Email Updates

Enter your email address to receive updates and previews.

In What Sense Abundant? 

Debating climate, renewal, and American decadence

Matt Frost’s “After Climate Despair” [Fall 2019] helpfully exposes the rhetorical and practical limitations of climate catastrophism. As he argues, such an approach gives the false impression that there is some discrete point of no return, some cliff over which civilization will fall if we fail to cut carbon dioxide emissions quickly enough. More insidiously, catastrophism’s reliance on terrifyingly large numbers and apocalyptic forecasts induces paralysis and despair. The only solution that seems adequate to our ecological problems is some “political breakthrough” that brings about global cooperation. Once we realize this is nigh impossible, we are left with despair.

__Problem 1__.
In the climate despair letter, what does catastrophism's reliance on terrifyingly large numbers and apocalyptic forecasts induce?
__Problem 2__.
Return everything in the climate despair letter from "Email Updates" down to "left with despair.".
__Problem 3__.
Resume the climate despair letter after its final sentence.
The entries have no role in this work.

__Record set__.
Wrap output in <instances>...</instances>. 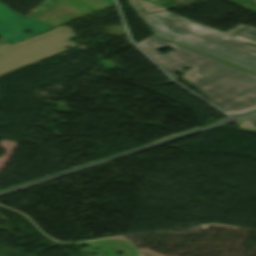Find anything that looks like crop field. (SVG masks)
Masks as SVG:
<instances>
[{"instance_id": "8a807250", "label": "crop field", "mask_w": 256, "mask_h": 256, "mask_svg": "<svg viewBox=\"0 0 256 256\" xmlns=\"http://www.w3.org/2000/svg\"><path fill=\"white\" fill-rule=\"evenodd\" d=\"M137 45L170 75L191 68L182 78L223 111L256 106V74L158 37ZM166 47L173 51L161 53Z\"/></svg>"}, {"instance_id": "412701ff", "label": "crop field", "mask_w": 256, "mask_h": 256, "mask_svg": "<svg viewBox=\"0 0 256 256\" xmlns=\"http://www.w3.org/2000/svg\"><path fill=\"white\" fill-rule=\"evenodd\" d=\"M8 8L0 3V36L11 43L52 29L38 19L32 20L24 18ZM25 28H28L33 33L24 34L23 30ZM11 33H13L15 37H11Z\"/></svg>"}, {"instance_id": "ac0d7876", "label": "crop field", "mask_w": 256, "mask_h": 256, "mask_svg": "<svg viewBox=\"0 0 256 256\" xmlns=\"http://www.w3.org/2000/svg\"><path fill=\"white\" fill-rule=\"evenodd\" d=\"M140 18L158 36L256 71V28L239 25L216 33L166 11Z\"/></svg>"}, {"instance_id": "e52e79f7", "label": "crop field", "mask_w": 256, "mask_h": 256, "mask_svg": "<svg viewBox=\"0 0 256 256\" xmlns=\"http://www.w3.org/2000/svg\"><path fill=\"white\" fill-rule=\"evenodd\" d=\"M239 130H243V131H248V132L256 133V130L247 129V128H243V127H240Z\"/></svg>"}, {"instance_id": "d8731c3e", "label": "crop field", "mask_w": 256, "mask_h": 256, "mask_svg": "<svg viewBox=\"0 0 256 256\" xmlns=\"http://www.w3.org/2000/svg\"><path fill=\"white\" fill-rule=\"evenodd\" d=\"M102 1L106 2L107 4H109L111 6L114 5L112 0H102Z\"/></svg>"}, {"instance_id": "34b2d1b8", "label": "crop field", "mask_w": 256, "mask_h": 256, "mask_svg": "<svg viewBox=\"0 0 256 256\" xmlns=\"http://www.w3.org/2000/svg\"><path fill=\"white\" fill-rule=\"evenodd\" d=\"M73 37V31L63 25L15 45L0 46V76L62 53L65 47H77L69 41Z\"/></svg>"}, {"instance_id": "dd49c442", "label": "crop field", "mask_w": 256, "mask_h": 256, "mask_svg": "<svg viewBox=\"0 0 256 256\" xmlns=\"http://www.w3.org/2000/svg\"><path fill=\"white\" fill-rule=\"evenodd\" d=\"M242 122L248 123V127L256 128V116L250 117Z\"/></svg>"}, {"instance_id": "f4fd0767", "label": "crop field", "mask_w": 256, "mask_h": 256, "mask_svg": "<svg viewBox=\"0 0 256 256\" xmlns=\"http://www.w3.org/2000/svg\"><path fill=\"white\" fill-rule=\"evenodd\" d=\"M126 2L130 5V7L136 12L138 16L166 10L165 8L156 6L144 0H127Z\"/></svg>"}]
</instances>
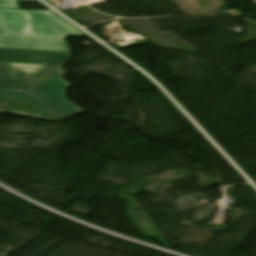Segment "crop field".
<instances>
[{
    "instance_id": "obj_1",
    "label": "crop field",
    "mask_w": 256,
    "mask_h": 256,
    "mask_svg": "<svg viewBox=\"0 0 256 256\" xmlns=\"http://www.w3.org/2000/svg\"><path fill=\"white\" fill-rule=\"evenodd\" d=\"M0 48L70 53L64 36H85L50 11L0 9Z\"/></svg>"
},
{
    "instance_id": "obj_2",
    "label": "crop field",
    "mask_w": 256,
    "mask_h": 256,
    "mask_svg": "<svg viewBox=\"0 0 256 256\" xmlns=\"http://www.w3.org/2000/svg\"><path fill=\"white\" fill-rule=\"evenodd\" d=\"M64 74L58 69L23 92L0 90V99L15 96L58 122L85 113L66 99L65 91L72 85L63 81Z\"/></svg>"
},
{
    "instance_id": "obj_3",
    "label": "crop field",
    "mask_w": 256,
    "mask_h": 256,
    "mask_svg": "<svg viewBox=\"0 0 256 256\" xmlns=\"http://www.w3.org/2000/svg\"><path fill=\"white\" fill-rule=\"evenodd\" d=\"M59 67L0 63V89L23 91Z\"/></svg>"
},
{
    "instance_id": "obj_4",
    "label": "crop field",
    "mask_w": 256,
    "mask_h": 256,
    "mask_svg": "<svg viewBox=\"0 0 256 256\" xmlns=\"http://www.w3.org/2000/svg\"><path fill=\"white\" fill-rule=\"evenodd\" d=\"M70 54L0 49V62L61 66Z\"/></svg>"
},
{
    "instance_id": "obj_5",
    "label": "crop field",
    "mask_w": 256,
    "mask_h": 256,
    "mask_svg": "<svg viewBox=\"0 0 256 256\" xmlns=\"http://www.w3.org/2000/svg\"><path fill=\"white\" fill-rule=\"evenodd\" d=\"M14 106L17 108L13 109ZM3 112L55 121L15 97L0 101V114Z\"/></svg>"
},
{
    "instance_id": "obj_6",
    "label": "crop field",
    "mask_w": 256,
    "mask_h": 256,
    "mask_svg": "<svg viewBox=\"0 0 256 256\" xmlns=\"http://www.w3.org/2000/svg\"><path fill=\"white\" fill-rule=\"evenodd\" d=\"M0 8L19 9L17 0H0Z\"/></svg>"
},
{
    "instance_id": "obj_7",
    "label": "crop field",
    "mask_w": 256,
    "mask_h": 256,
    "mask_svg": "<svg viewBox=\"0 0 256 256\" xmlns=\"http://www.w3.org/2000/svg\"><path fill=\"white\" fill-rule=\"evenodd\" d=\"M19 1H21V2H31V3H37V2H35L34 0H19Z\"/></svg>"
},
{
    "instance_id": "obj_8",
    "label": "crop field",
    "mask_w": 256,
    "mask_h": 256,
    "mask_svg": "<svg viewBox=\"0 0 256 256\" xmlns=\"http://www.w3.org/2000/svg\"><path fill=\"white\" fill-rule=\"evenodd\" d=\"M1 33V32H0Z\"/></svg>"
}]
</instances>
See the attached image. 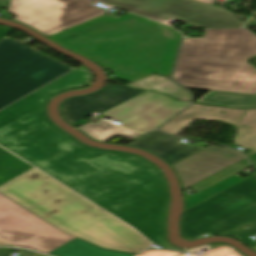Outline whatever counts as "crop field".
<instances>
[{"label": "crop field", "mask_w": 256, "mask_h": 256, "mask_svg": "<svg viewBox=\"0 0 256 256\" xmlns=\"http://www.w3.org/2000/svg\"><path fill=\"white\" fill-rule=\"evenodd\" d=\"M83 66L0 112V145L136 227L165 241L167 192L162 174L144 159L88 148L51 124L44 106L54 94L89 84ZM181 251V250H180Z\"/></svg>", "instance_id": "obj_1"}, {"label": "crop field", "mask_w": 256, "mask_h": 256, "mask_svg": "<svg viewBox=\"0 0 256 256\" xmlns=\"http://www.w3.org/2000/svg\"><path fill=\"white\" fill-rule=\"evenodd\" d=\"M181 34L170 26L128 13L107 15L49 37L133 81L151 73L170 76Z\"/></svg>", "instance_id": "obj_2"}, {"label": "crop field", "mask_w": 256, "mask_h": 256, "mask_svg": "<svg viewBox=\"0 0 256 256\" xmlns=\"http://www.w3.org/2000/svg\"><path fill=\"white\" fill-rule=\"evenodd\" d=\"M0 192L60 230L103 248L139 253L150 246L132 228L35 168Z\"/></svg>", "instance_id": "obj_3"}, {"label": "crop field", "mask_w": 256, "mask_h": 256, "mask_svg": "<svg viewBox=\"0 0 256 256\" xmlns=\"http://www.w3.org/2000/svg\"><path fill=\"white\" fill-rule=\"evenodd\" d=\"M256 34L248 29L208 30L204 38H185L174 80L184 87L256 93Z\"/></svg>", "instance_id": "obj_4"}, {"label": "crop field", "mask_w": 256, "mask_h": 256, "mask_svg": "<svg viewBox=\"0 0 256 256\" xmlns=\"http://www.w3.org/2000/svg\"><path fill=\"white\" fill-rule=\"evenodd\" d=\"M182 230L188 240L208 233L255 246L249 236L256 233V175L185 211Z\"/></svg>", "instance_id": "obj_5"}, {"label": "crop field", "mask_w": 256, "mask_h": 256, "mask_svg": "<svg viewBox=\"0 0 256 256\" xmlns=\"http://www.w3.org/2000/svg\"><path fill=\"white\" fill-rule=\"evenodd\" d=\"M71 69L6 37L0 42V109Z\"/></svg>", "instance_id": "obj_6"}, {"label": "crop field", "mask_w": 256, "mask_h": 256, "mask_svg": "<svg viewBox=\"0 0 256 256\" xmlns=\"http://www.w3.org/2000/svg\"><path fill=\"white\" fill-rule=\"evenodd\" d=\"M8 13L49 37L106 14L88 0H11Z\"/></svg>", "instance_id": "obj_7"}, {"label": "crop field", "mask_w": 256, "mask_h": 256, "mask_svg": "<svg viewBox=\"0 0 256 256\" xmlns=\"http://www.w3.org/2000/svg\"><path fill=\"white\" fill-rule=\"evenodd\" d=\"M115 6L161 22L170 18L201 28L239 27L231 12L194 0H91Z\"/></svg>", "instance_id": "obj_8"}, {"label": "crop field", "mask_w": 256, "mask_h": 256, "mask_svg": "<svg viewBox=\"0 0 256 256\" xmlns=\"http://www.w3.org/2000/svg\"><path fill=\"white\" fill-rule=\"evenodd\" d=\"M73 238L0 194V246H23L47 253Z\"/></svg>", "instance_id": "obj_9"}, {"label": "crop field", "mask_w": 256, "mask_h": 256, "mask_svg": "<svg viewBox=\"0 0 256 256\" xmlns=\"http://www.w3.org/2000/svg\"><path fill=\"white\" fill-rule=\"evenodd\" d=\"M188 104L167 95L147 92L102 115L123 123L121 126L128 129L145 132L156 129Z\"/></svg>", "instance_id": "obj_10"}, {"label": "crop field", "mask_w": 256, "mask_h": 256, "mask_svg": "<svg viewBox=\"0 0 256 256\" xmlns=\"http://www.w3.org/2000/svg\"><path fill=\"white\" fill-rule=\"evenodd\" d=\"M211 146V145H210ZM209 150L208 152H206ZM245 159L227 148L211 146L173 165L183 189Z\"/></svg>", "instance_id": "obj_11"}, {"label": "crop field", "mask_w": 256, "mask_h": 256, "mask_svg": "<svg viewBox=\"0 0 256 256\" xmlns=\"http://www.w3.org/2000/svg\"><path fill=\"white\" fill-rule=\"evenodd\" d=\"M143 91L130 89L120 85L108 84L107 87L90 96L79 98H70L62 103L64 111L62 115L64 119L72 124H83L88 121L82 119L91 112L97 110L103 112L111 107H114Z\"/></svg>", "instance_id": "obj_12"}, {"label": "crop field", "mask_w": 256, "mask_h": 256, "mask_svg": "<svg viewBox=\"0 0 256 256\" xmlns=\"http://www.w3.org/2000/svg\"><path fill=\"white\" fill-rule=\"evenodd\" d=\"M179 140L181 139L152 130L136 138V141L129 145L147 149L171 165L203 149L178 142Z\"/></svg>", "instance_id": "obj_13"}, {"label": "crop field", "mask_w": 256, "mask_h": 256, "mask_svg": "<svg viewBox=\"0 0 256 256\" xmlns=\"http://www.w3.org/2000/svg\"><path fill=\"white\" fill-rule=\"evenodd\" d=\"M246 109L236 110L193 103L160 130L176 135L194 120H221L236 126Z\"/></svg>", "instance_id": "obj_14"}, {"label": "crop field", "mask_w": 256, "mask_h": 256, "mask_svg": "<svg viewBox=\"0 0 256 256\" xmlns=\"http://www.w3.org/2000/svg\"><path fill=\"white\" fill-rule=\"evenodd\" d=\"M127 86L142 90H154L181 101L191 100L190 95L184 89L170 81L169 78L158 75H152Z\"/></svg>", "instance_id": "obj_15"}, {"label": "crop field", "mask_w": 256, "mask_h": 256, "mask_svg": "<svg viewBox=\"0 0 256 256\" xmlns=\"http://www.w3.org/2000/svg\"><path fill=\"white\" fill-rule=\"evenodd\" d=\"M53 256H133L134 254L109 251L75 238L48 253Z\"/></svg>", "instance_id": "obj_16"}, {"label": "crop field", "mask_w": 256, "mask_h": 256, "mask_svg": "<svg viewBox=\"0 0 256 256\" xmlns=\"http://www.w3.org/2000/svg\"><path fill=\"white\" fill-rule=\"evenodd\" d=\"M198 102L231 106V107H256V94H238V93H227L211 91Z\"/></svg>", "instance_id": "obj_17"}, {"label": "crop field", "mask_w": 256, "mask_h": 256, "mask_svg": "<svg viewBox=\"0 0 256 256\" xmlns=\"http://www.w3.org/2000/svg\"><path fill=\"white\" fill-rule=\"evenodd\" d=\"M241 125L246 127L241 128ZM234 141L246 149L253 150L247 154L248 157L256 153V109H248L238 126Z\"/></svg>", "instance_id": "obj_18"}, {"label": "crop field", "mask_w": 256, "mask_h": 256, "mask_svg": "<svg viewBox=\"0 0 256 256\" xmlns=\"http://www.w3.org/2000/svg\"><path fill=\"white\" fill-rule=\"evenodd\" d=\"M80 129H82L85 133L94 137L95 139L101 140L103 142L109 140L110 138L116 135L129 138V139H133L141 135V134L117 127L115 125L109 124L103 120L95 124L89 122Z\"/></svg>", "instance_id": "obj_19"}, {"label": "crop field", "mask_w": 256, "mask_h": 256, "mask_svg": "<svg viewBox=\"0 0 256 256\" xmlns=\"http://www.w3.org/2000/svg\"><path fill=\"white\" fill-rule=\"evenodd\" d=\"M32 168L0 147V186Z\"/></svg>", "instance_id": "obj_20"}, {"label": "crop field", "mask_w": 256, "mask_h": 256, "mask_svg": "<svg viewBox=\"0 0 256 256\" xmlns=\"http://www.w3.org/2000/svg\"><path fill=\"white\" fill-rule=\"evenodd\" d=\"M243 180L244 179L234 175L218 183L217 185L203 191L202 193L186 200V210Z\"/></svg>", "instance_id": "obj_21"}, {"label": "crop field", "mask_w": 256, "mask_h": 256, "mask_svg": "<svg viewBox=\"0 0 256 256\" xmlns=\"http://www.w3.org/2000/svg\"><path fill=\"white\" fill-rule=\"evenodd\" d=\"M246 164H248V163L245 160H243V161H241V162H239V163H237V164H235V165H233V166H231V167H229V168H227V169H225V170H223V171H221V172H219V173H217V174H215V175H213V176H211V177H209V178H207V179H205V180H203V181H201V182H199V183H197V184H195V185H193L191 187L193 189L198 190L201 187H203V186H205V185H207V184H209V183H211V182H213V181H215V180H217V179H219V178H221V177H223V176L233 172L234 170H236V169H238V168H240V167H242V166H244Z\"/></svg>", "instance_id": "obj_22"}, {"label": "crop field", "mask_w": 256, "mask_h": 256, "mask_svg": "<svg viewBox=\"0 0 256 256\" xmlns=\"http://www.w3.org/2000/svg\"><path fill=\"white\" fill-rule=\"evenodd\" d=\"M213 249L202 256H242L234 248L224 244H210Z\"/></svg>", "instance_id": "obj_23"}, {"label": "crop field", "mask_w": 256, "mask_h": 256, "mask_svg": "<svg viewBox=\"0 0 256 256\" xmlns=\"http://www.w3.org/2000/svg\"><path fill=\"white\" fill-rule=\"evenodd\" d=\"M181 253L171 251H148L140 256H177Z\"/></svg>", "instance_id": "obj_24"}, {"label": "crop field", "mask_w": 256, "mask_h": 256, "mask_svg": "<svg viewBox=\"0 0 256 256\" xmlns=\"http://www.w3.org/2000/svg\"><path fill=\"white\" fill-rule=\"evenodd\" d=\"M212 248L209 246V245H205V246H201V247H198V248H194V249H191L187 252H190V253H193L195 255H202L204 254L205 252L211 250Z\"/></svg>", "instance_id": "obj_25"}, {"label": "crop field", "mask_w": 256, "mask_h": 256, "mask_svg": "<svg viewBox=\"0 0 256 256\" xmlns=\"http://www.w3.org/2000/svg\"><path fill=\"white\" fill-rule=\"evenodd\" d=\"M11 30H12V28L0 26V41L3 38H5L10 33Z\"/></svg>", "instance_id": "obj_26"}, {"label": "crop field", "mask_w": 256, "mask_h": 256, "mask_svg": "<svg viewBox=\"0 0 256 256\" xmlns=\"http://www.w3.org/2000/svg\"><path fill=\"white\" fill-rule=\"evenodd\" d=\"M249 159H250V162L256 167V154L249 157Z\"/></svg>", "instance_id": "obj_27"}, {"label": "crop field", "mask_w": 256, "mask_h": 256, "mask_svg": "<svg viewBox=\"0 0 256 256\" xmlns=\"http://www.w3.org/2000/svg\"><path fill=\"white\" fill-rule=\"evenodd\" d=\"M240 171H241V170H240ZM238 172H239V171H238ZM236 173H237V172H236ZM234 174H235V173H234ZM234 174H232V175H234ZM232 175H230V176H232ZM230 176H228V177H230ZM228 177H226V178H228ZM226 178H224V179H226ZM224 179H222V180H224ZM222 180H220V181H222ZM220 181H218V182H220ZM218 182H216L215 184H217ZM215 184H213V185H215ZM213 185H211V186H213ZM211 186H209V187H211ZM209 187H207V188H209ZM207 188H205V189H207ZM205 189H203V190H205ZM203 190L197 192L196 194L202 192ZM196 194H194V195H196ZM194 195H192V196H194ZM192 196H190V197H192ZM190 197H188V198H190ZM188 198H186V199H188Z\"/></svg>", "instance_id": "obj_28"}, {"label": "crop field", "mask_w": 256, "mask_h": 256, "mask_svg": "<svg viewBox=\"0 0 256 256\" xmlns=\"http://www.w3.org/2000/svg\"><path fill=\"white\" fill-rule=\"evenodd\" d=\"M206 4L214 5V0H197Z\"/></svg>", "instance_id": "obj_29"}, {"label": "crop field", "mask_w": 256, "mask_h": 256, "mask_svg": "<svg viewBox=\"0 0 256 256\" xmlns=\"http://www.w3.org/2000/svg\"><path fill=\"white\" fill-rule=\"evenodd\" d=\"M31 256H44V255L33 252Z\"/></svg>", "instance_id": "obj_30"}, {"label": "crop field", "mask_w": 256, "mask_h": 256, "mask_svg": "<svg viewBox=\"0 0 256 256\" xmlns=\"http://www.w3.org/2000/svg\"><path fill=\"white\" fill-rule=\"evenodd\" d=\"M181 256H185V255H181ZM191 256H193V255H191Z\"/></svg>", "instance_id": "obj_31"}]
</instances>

__Exercise response 1__.
Paralysis and despair.

__Exercise response 2__.
Email Updates

Enter your email address to receive updates and previews.

In What Sense Abundant? 

Debating climate, renewal, and American decadence

Matt Frost’s “After Climate Despair” [Fall 2019] helpfully exposes the rhetorical and practical limitations of climate catastrophism. As he argues, such an approach gives the false impression that there is some discrete point of no return, some cliff over which civilization will fall if we fail to cut carbon dioxide emissions quickly enough. More insidiously, catastrophism’s reliance on terrifyingly large numbers and apocalyptic forecasts induces paralysis and despair. The only solution that seems adequate to our ecological problems is some “political breakthrough” that brings about global cooperation. Once we realize this is nigh impossible, we are left with despair.

__Exercise response 3__.
Instead of basing his optimism on a political breakthrough, Frost recommends looking for a technological one. Yet his claim that “technological breakthroughs are less far-fetched a solution” than political ones is dubious, and it doesn’t actually avoid the “combination of brooding pessimism and delusional optimism” that he thinks it does. In essence, Frost rightly argues that a transformative political activist like Greta Thunberg is not a viable hero for those worried about climate change, but he leaves us waiting for a tech guru like Elon Musk. Authentic hope will not be found in either of these figures. Rather, hope resides in the good work being done by countless farmers and gardeners, walkers and cyclers, artisans and craftsmen, homemakers and ­caretakers — normal people choosing to reject the kind of abundance proffered by modern industry and instead gratefully stewarding the abundant life of a given world....

Not yet available online.
To read articles in print before they’re posted online, subscribe today.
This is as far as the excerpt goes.